“Attempts to dissolve Cambodia’s opposition party are the latest move by a small, corrupt elite to maintain its grip on power and wealth at the expense of the rest of the country. The international community cannot stand back and watch as the country slides into outright dictatorship. Cambodia’s donors and trading partners have the power to intervene, ” said Global Witness campaigner Emma Burnett.
The international community has invested heavily in rebuilding what was, at the end of the Khmer Rouge era, a shattered country, and now Cambodia is one of the world’s fastest growing economies. But this growth has been woefully uneven, helping to consolidate power and wealth in the hands of a small and dangerous elite, while much of the population still struggle to feed their families.
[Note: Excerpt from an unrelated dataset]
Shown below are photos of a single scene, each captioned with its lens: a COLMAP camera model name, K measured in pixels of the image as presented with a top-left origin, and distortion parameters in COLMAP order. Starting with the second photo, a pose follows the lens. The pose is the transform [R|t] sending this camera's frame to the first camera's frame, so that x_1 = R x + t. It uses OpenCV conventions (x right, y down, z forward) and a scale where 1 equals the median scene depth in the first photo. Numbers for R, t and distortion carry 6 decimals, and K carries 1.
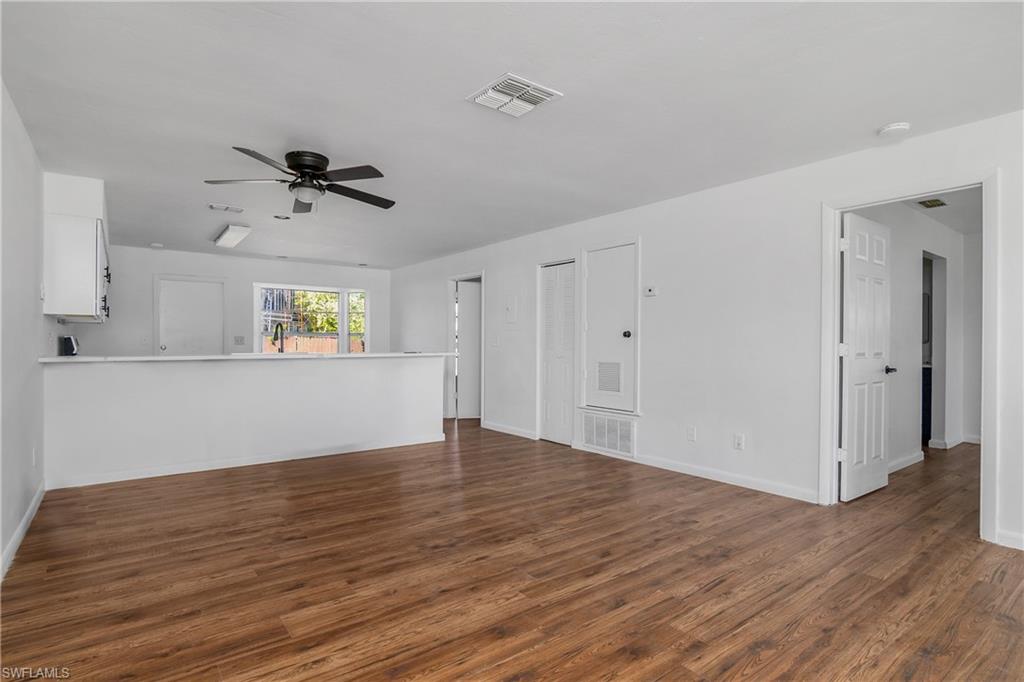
lens RADIAL K [[514.0, 0, 512.0], [0, 514.0, 341.0], [0, 0, 1]] dist [-0.021110, 0.000327]
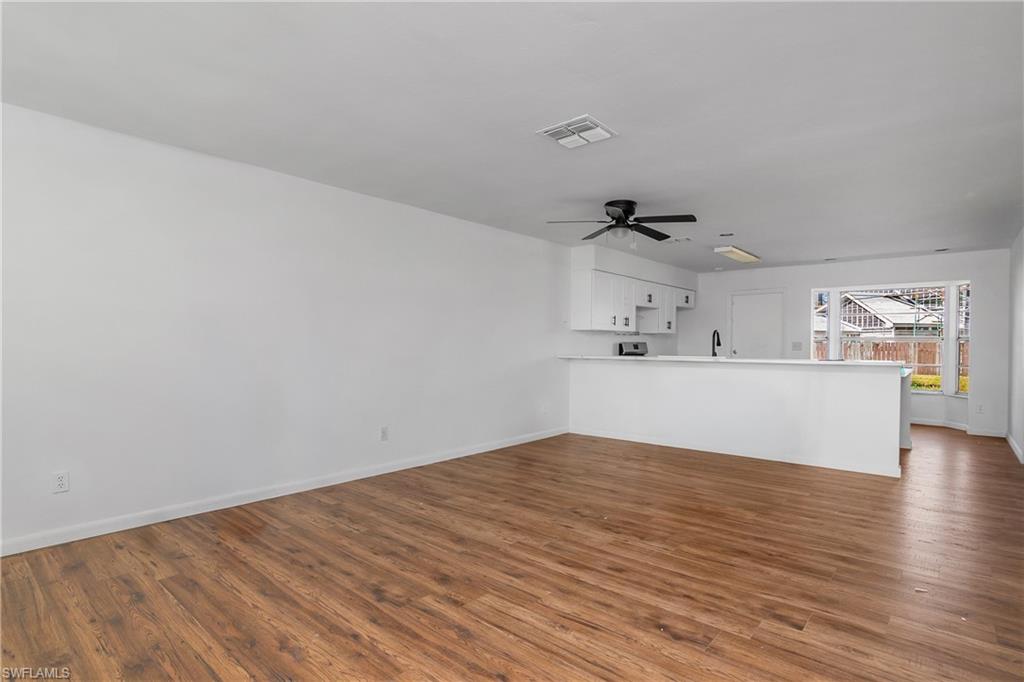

Prime Minister Hun Sen, members of his family, and a small coterie of cronies hold key posts across politics, the military, police and the media - sectors that prop up the premier’s ruling party through propaganda, political donations or brute force. Global Witness investigations have helped prove how these people have also been amassing huge fortunes in the private sector, wielding significant control across most of the country’s lucrative industries.
The social and environmental fall-out has been extreme. Companies controlled by this elite have overseen the devastation of Cambodia’s forests, and an epidemic of land grabs that have caused mass displacement and destitution among Cambodia’s rural poor.
Burnett added, “Recent international condemnation of the government’s assault on the opposition, the free media and civil society appears to have fallen on deaf ears, but money speaks louder than words. The US and the European Union must urgently impose sanctions on the government that will force it to reconsider its onwards march towards outright dictatorship.”